The crowd, on its part, returned the love tenfold, giving Sterling a booming farewell during their first-inning Roll Call. For Sterling, who would be turning 86 soon, the decision to leave his beloved broadcasting booth boiled down to one key realization: he was tired and looked forward to not being on air every day.

During his illustrious career, he was the voice behind 5,420 regular-season games, his last game being against Toronto on April 7. This tally also includes 211 postseason games. Remarkably, he broadcast 5,060 consecutive games from September 1989 through July 2019, starting his tenure with the Yankees as a pregame host. Over these years, Sterling worked alongside broadcasting stalwarts like Jay Johnstone, Joe Angel, Michael Kay, Charley Steiner, and Suzyn Waldman.

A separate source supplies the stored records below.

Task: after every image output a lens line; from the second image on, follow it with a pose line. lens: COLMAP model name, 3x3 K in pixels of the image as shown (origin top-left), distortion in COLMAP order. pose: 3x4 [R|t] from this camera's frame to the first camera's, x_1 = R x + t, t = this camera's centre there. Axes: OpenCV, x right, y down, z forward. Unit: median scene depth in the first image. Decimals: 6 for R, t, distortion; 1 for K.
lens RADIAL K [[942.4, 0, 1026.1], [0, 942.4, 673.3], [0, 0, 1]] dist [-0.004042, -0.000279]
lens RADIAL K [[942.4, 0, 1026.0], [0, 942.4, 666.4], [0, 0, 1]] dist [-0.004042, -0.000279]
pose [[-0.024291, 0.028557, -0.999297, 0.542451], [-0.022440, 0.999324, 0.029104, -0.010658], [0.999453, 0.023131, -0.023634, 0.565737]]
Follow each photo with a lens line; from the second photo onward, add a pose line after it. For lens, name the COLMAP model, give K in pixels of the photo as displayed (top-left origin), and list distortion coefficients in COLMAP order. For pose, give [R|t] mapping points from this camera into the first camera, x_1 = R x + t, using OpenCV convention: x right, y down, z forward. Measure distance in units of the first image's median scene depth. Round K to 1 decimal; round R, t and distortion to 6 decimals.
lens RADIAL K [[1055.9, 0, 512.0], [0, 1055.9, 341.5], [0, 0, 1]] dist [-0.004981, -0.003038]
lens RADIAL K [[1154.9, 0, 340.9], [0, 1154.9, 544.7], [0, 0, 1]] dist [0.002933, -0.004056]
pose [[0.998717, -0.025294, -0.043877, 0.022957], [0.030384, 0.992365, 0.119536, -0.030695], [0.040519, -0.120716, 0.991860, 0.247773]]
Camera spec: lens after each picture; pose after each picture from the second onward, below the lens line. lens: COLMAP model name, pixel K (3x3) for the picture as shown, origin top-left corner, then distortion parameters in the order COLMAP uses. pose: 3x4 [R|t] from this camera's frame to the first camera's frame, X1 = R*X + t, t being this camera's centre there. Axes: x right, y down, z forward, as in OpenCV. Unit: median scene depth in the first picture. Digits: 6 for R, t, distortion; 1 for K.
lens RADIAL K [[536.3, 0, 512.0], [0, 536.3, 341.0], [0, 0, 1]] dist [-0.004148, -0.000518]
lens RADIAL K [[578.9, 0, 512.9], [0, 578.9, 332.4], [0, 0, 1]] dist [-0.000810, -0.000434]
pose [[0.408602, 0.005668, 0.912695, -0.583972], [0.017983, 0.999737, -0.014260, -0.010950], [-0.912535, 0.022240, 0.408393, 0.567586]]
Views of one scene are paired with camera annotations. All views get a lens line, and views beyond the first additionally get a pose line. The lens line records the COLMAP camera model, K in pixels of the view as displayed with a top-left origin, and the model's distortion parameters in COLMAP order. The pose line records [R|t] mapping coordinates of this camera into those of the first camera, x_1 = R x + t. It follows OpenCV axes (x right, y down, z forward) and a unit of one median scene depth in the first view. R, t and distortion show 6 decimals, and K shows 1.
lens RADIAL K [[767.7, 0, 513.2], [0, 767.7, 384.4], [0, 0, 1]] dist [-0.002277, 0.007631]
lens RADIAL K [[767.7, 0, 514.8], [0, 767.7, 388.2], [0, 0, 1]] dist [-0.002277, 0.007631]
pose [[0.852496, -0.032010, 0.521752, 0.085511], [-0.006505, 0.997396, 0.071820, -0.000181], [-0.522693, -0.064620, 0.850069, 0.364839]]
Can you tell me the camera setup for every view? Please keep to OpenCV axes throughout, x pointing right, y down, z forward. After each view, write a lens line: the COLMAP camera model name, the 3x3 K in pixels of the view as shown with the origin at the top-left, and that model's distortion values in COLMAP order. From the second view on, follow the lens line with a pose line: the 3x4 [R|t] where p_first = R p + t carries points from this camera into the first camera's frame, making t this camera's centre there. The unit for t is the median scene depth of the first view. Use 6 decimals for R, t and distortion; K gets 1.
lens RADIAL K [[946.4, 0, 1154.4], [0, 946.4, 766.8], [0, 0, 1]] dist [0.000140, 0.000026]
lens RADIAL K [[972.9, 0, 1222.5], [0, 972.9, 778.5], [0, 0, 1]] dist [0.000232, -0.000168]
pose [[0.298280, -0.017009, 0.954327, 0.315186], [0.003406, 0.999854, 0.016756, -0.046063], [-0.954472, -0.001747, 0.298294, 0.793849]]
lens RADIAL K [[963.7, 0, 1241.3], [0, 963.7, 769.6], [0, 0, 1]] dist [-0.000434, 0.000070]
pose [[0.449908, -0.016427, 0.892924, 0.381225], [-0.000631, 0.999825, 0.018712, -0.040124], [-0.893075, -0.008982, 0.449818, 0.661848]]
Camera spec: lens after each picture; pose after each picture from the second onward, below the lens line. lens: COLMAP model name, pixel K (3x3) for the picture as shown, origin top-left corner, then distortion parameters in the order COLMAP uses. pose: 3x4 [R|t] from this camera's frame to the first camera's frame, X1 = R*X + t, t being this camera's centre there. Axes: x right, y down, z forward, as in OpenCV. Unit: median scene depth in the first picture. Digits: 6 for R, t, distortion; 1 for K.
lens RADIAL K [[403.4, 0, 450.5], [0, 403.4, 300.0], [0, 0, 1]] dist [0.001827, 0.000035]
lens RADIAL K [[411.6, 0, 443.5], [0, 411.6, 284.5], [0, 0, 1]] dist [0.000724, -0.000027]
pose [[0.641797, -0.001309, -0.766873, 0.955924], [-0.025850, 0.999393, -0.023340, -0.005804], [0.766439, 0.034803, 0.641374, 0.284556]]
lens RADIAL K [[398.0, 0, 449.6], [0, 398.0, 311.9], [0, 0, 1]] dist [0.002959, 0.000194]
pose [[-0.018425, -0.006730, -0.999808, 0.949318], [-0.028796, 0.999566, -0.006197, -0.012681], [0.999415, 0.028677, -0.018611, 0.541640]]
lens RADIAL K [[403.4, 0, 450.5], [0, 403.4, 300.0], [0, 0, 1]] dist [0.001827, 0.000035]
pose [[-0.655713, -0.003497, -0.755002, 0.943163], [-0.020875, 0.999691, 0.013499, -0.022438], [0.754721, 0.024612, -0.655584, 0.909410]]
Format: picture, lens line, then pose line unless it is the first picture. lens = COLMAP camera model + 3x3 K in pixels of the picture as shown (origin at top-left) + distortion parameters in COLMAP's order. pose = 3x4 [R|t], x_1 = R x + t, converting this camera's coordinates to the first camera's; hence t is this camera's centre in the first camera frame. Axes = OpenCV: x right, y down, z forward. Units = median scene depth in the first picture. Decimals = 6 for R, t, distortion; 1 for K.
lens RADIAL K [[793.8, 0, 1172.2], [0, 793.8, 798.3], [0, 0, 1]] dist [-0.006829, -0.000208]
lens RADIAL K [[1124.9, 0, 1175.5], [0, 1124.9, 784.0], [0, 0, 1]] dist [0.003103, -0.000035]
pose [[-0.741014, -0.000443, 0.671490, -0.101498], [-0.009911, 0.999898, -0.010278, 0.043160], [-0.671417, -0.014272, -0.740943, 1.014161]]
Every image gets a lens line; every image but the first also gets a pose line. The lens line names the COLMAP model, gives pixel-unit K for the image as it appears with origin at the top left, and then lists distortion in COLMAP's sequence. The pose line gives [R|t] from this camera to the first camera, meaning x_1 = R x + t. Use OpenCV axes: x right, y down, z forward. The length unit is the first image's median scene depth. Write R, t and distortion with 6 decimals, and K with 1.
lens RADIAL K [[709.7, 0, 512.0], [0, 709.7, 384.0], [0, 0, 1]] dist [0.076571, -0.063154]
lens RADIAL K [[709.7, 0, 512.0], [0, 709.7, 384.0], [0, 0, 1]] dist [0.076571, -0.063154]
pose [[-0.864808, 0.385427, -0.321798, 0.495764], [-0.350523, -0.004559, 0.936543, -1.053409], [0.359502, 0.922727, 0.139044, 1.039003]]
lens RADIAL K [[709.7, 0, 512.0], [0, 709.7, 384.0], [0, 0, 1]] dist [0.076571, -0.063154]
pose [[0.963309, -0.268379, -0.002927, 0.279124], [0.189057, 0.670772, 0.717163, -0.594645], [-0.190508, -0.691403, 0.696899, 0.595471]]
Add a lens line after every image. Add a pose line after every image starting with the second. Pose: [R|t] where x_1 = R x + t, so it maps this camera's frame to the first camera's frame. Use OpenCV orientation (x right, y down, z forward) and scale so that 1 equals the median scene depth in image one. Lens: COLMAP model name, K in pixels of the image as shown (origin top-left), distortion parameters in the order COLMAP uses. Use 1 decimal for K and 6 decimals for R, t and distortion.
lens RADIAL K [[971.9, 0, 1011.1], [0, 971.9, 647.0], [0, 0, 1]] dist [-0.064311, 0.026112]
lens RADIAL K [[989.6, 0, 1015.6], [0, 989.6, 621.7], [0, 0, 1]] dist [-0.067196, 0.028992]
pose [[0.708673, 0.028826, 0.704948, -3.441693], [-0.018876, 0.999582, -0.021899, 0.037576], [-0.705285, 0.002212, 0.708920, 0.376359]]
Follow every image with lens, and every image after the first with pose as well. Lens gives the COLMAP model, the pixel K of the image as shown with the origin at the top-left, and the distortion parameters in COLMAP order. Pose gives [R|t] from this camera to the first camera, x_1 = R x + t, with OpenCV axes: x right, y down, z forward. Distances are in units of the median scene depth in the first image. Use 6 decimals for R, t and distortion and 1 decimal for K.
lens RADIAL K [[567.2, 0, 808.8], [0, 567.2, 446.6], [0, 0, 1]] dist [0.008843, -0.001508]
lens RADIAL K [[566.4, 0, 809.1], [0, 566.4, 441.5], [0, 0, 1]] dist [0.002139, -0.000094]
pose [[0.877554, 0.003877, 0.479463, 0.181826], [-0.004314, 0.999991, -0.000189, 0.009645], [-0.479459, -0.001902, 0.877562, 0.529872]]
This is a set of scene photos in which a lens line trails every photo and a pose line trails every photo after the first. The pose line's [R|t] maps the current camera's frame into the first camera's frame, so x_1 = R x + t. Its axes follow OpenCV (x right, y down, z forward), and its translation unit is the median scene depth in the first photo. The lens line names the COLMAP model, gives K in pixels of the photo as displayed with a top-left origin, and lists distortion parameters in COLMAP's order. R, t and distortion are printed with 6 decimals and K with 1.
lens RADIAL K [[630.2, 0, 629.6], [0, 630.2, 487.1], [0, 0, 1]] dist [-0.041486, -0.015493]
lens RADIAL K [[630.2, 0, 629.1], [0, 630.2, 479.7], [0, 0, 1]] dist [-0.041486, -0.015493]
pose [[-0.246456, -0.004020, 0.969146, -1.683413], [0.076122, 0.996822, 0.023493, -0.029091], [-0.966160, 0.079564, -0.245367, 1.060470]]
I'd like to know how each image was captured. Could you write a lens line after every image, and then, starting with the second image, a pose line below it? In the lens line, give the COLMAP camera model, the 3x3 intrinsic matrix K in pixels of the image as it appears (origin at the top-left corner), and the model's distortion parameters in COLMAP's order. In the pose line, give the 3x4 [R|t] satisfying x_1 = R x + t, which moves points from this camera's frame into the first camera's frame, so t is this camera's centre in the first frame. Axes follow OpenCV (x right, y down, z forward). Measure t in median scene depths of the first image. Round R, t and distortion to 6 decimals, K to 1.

That day, the Yankees assembled a montage of his most unforgettable calls, bequeathed him with gifts, including a jersey etched with No. 5,631, signifying his total games, and sterling silver Yankees cufflinks. Farewell speeches through video tributes poured in from past team members, including Paul O’Neill, Bernie Williams, and Derek Jeter. A large-screen television and a silver microphone, engraved with his name, were also gifted, and the team gathered around him for a touching team photo.

To highlight his parting address, Sterling drew attention to the spontaneous origins of his signature, exclamatory homerun calls. A seemingly innocuous phrase for a Bernie Williams homerun ‘Bern, baby, Bern!’ had snowballed into a tradition, although Sterling sheepishly admitted he never intended it to be for every player.

With nostalgia thick in his voice, Sterling revealed his favorites to be ‘A-bomb from A-Rod!’ and `Robbie Cano, don’t you know’, his unique calls for home runs by Alex Rodriguez and Robinson Cano.

Born in 1938 and having grown up in New York, Sterling knew from a young age that he wanted to be broadcast announcer. Despite not being a regular in the clubhouses, Sterling made quite an impression with his theatrical nature and vivacious spirit, leaving an indelible mark on the organization and the game of baseball itself.

As the ceremony drew to a close, Frank Sinatra’s ‘My Way’ played out, setting the perfect mood as Sterling, walking back to the Yankees dugout, mused about the possibility of being honored in the illustrious Monument Park. He signed off, leaving the airwaves quieter, but forever echoing his signature calls and the love he had for the game and its fans.